Pyotr Leonidovich Kapitsa established his reputation through research in cryogenics, but his greatest impact may have come from his lifelong defense of intellectual freedom under the Stalinist regime in the Soviet Union.

Pyotr Leonidovich Kapitsa established his reputation through research in cryogenics, but his greatest impact may have come from his lifelong defense of intellectual freedom under the Stalinist regime in the Soviet Union.

In his new lab, Kapitsa focused his cryogenics research on helium II, investigating the properties of this form of liquid helium that exists near absolute zero. When cooled below 2.17 degrees Kelvin, helium II reaches a state of viscosity that Kapitsa described as "superfluid," an even better medium for conducting heat than copper.

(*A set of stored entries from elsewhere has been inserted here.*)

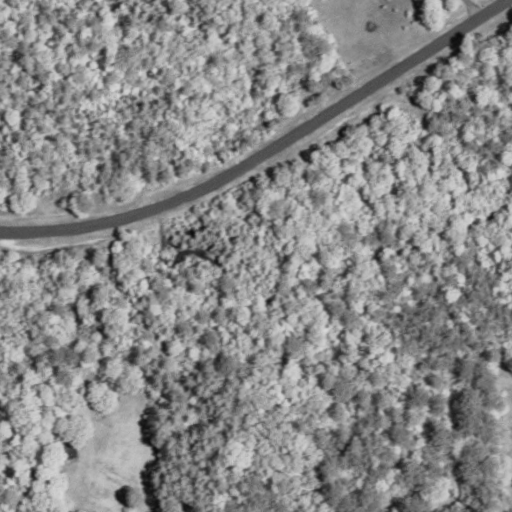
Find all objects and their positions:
road: (265, 150)
building: (407, 497)
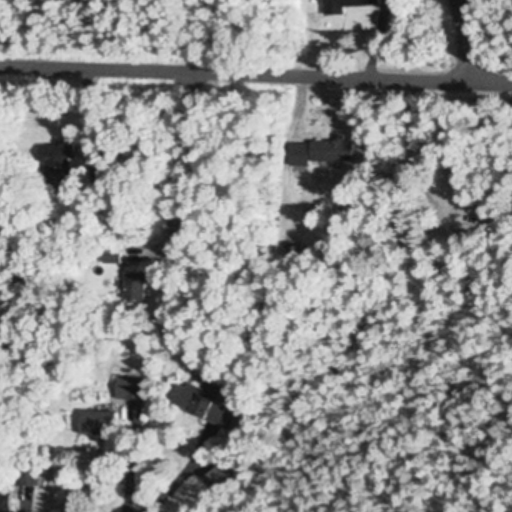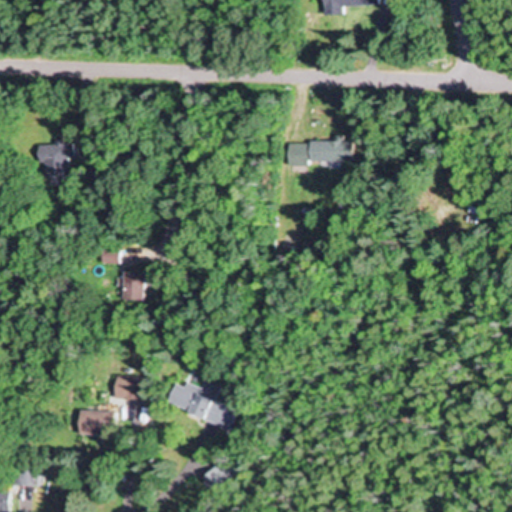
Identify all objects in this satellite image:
building: (342, 7)
road: (463, 43)
road: (256, 73)
building: (317, 155)
road: (183, 162)
building: (55, 168)
building: (110, 259)
building: (133, 289)
building: (127, 392)
building: (203, 405)
building: (96, 424)
road: (159, 496)
building: (5, 502)
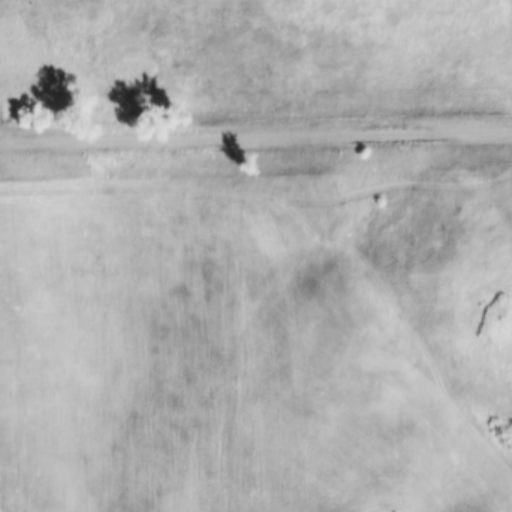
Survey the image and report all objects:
road: (255, 137)
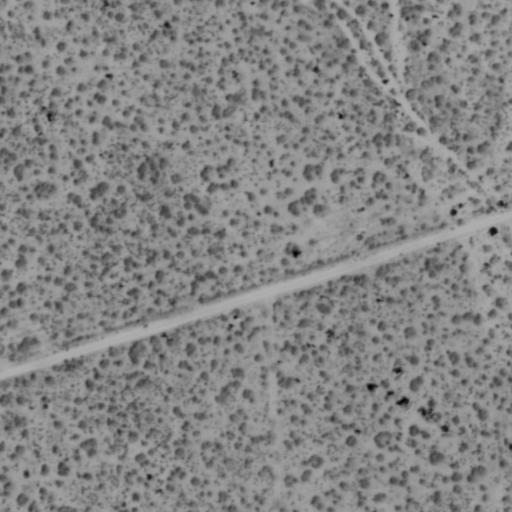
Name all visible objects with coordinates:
road: (256, 289)
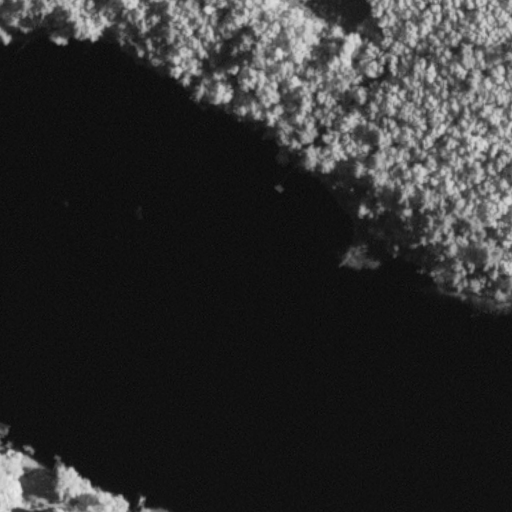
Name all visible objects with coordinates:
building: (14, 509)
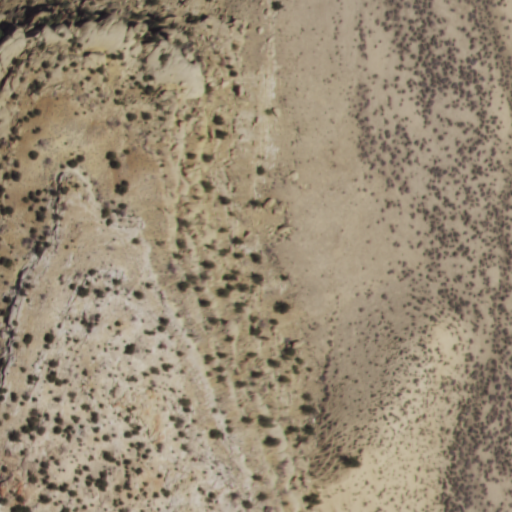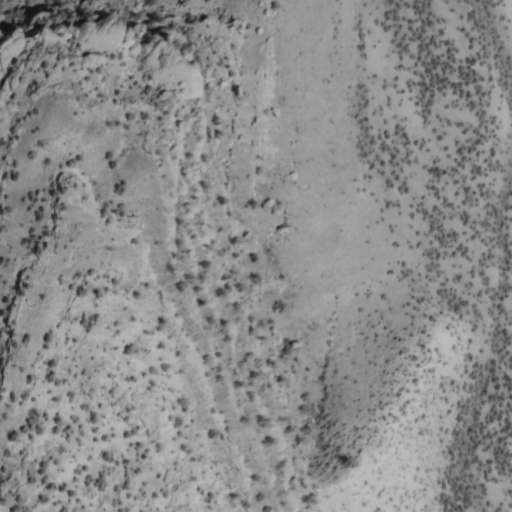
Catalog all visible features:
river: (508, 251)
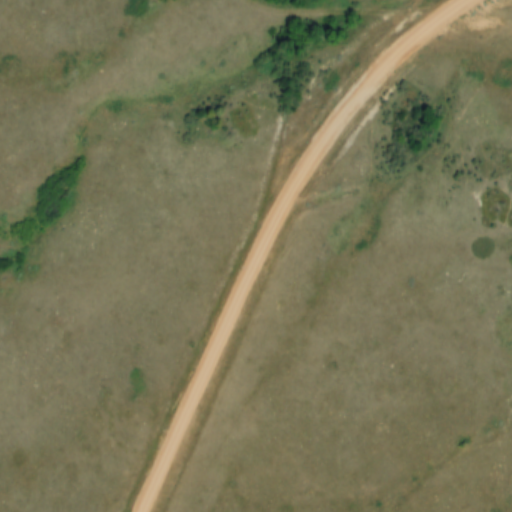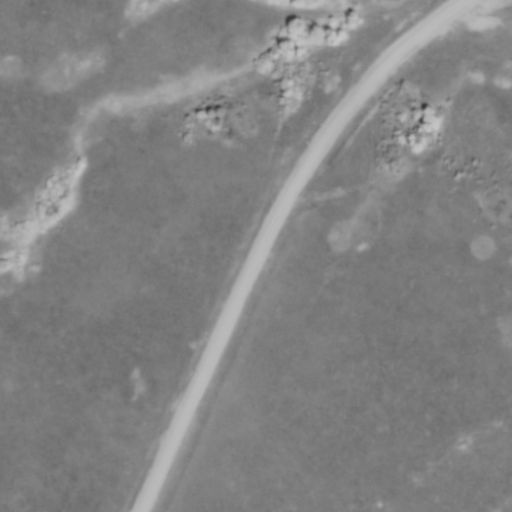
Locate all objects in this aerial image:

He published classic papers on superfluidity in 1938 and 1942. In 1939, he invented a turbine for producing liquid oxygen.

After World War II, Kapitsa again asserted his power by refusing to contribute to the Soviet development of atomic weaponry, prompting the government to place him under house arrest. His insistence on maintaining intellectual freedom and moral reasoning in science is perhaps a more significant legacy than his actual scientific contributions. In 1955, two years after Stalin’s death, Kapitsa finally returned to his directorship at the institute, where he focused his research on plasma physics, devising a continuous high-pressure method for heating plasma to temperatures of 2 million degrees Kelvin, causing the so-called fourth state of matter to lose its electrons to become electrified ions. He also investigated high-power microwave radiation, inventing the planotron and nigotron generators.

Throughout his career, Kapitsa received honors internationally in recognition of his important contributions: he received a dozen honorary degrees from almost as many countries, and he belonged to the primary scientific societies in practically every important country. He also received numerous awards: in 1965, Kapitsa was finally allowed to leave the Soviet Union (for the first time in more than three decades) to accept the Niels Bohr International Gold Medal from the Danish Society. In 1978, his pioneering work in cryogenics and his discovery of the superfluidity of helium II were finally recognized by the Royal Swedish Academy of Sciences, which granted him the Nobel Prize in physics, in conjunction with Arno Penzias and Robert W. Wilson, who discovered cosmic microwave background radiation. Kapitsa died in Moscow on April 8, 1984.